A couple things I may adjust:
- I usually use a p-value of 0.01 (the default in the segmenter), but others have found that this might be too low.
- An effect size of 10% might be too low, I would only look at effect sizes >30% or so (depending on what you're doing).
ended up with the exact same FDR for all of them = 0.04993573
This might be a calculation error, but I'm not totally familiar with that R function (or what data you passed in). Let me get a worked example together and share it.
Since I did 458,258 tests and 0.04993573*458,258 = 22,883 does this mean that I should expect 22,883 false discoveries - which corresponds to 1/20th of the sites
Yes this is exactly what this means assuming 458_258 sites are below the BH critical value.

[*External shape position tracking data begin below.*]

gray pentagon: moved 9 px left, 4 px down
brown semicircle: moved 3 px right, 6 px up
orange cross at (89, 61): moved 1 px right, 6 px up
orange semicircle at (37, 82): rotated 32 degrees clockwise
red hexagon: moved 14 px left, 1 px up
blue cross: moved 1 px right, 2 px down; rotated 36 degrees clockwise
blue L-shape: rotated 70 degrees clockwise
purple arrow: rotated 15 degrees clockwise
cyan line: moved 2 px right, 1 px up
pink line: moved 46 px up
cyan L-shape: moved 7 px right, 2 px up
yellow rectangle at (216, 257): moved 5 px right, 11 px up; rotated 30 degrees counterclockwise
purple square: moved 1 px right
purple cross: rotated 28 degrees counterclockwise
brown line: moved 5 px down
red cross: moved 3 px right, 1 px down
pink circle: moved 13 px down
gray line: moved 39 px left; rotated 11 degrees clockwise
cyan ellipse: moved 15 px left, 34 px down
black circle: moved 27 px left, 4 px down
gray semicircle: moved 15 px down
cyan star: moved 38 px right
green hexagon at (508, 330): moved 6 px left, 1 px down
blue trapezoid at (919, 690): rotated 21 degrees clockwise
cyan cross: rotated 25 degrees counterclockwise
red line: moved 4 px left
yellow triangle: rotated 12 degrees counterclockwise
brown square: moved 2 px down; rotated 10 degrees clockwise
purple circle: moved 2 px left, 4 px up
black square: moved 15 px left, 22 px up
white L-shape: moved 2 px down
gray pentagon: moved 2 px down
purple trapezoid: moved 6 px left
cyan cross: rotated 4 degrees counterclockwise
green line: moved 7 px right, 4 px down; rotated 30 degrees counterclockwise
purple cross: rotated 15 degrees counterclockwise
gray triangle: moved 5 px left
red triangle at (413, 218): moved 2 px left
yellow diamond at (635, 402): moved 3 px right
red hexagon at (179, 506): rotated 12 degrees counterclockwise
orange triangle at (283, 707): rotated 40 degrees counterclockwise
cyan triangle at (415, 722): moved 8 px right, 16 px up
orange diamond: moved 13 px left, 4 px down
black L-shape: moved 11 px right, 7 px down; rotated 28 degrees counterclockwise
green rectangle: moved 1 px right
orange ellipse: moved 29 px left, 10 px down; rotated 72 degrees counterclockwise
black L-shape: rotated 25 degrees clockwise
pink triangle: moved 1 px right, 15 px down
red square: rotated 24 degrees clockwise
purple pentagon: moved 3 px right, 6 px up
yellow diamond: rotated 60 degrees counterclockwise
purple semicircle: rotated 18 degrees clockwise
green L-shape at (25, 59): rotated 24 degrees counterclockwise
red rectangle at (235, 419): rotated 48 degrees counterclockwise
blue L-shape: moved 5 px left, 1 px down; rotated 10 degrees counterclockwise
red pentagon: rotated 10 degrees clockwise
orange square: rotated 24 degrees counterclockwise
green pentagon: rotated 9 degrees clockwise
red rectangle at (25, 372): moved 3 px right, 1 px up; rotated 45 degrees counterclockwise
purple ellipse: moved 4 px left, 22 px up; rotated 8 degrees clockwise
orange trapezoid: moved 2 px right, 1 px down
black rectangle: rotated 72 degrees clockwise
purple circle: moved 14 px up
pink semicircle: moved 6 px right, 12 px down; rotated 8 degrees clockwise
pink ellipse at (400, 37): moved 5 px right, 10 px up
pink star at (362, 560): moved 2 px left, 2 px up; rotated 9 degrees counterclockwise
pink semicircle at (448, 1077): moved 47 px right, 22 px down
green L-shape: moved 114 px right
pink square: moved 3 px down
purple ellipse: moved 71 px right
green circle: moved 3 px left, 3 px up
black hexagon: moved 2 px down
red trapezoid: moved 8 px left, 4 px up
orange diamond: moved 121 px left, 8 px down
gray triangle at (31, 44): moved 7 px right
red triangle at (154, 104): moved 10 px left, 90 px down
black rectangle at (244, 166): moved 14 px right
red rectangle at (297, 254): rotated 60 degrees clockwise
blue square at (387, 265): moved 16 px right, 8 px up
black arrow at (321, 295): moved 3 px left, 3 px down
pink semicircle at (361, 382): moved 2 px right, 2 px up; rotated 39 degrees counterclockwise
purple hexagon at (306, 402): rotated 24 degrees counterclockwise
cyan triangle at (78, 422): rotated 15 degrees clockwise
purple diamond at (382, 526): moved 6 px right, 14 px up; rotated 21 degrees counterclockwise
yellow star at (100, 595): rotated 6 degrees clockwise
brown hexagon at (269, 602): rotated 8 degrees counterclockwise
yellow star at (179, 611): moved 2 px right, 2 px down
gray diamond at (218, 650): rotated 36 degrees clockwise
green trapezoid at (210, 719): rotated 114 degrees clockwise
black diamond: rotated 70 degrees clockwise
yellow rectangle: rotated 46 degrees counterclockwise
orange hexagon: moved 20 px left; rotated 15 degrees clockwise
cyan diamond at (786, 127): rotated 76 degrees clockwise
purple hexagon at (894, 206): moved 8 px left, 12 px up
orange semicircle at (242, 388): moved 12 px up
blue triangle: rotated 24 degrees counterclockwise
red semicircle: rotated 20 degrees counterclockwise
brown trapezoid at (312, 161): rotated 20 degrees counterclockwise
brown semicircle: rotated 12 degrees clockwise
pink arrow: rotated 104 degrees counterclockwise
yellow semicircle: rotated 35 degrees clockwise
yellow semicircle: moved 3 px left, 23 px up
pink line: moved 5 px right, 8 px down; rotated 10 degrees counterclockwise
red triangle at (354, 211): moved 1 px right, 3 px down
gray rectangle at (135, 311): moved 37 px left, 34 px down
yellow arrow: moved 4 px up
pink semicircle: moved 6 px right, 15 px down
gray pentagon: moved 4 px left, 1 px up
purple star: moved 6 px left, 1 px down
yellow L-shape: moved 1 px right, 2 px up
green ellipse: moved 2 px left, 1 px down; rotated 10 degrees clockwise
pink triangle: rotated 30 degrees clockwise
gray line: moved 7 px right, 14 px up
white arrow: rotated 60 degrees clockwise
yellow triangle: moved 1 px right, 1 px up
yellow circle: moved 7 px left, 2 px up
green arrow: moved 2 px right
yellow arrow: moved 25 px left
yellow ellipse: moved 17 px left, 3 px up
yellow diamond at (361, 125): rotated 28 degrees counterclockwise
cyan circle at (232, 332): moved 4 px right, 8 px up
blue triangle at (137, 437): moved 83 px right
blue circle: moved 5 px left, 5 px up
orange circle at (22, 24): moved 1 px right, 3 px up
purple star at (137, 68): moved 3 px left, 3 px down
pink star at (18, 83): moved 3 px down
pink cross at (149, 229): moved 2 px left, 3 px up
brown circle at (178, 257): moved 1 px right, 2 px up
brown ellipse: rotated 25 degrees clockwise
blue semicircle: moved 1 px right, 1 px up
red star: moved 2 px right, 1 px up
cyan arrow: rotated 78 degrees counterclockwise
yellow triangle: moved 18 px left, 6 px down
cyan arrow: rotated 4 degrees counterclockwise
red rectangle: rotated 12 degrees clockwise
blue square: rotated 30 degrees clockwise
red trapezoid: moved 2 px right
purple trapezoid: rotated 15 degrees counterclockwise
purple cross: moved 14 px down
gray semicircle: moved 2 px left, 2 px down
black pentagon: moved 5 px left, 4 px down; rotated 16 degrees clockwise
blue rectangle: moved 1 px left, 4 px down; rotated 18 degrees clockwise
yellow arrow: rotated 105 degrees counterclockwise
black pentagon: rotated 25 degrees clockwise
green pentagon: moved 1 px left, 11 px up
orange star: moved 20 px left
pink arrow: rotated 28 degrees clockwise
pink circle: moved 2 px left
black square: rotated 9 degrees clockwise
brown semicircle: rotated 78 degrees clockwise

Thank you for your answer. For effect sizes > 30%, is it better to run dmr pair on single sites without any filter and then filter out column 16/effect size or to run dmr pair with --delta 0.3? Looking forward to your worked example.
@Machadum,
Thank you for your answer. For effect sizes > 30%, is it better to run dmr pair on single sites without any filter and then filter out column 16/effect size or to run dmr pair with --delta 0.3?
It doesn't really matter, --delta defines the region of practical equivalence and effect sizes less than this will be given a MAP-based p-value of 1. You could easily perform this transformation post hoc, really it's up to you, the intention is to save compute time if you have a lot of sites that have small changes.